MAY 16 – Warren Kibbe, PhD, director of the Center for Biomedical Informatics and Information Technology (CBIIT) at the National Cancer Institute (NCI), will present “Genomic Medicine and Cancer – An Informatics Perspective” at the May 16 Grand Rounds in 518 James. Dr. Kibbe became director of the CBIIT in October 2013. Under his leadership, the center engages in the cancer informatics and overall cancer community to accelerate the application of innovative solutions in cancer treatment, prevention, research and informatics. According to the NCI website, the CBIIT supports terminologies, common data elements and case report form development, works with patient advocates to better understand the needs of cancer patients and survivors, works with the community to identify sustainable methods for integrating molecular medicine and public data (e.g., the NCI Cloud Pilots, the Cancer Genomics Data Commons, MATCH, MPACT), and works with the community to identify, validate and apply innovative methods for using social media in cancer education, evaluation and cancer risk reduction.

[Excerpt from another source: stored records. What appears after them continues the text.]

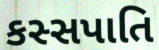
કસ્સપાતિ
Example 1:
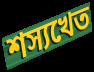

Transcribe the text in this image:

শস্যখেত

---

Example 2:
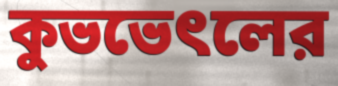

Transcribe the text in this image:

কুভভেৎলের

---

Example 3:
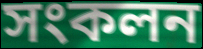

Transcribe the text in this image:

সংকলন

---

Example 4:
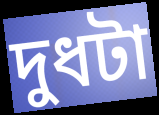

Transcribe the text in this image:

দুধটা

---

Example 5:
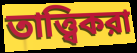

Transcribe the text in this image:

তাত্ত্বিকরা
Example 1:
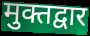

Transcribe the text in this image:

मुक्तद्वार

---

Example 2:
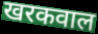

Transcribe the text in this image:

खरकवाल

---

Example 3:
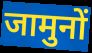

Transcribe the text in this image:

जामुनों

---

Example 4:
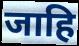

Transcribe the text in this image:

जाहि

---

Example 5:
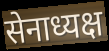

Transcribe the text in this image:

सेनाध्यक्ष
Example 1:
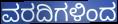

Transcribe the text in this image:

ವರದಿಗಳಿಂದ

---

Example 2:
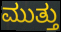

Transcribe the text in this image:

ಮುತ್ತು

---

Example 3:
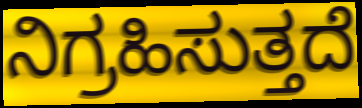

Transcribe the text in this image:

ನಿಗ್ರಹಿಸುತ್ತದೆ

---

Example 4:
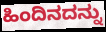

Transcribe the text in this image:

ಹಿಂದಿನದನ್ನು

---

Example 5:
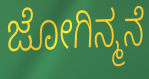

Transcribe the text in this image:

ಜೋಗಿನ್ಮನೆ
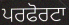
ਪਰਫੋਰਟਾ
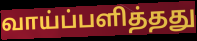
வாய்ப்பளித்தது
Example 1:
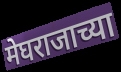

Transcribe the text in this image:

मेघराजाच्या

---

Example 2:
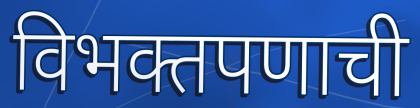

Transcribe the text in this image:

विभक्तपणाची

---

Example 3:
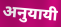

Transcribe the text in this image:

अनुयायी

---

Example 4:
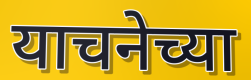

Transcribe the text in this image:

याचनेच्या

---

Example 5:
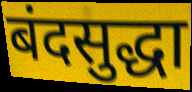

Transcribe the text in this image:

बंदसुद्धा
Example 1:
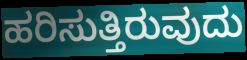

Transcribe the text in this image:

ಹರಿಸುತ್ತಿರುವುದು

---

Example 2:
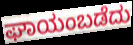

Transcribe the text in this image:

ಘಾಯಂಬಡೆದು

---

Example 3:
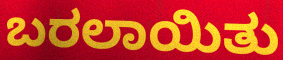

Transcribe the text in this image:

ಬರಲಾಯಿತು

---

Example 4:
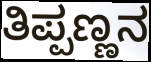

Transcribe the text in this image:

ತಿಪ್ಪಣ್ಣನ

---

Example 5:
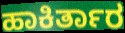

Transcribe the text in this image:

ಹಾಕಿರ್ತಾರ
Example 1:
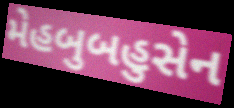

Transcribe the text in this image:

મેહબુબહુસેન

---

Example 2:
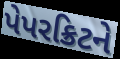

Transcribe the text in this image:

પેપરક્રિટને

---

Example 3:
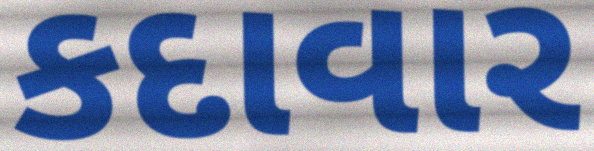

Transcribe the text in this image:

કદાવાર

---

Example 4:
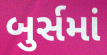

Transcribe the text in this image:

બુર્સમાં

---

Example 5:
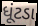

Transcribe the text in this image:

ધૂંટડા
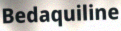
Bedaquiline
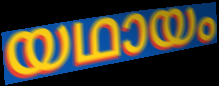
യഥായം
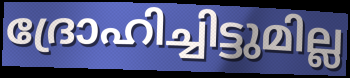
ദ്രോഹിച്ചിട്ടുമില്ല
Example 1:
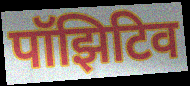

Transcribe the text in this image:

पॉझिटिव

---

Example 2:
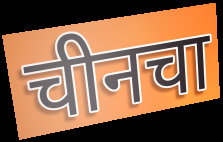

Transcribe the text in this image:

चीनचा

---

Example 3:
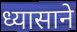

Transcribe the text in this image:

ध्यासाने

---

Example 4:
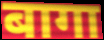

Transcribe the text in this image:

बागा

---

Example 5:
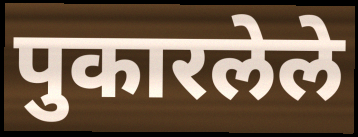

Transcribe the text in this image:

पुकारलेले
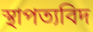
স্থাপত্যবিদ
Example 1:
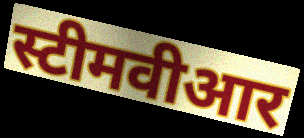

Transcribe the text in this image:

स्टीमवीआर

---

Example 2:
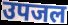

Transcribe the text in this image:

उपजल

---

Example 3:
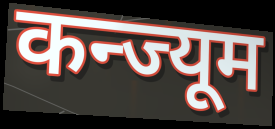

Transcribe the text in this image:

कन्ज्यूम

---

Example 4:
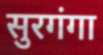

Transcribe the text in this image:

सुरगंगा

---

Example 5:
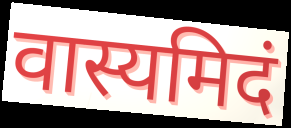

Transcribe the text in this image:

वास्यमिदं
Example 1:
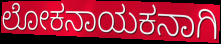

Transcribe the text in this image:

ಲೋಕನಾಯಕನಾಗಿ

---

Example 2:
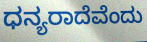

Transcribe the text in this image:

Before joining the NCI, Dr. Kibbe spent more than 20 years at Northwestern University, where he most recently was a professor of health and biomedical informatics in the Feinberg School of Medicine, and director of cancer informatics and CIO for the Robert H. Lurie Comprehensive Cancer Center. Dr. Kibbe received his PhD in chemistry from Caltech and was a visiting scientist at the Max Plank Institute for Biophysical Chemistry in Göttingen, Germany, before joining the faculty at Northwestern. He was named a Top 25 Innovative Healthcare CIO for 2012 by InformationWeek.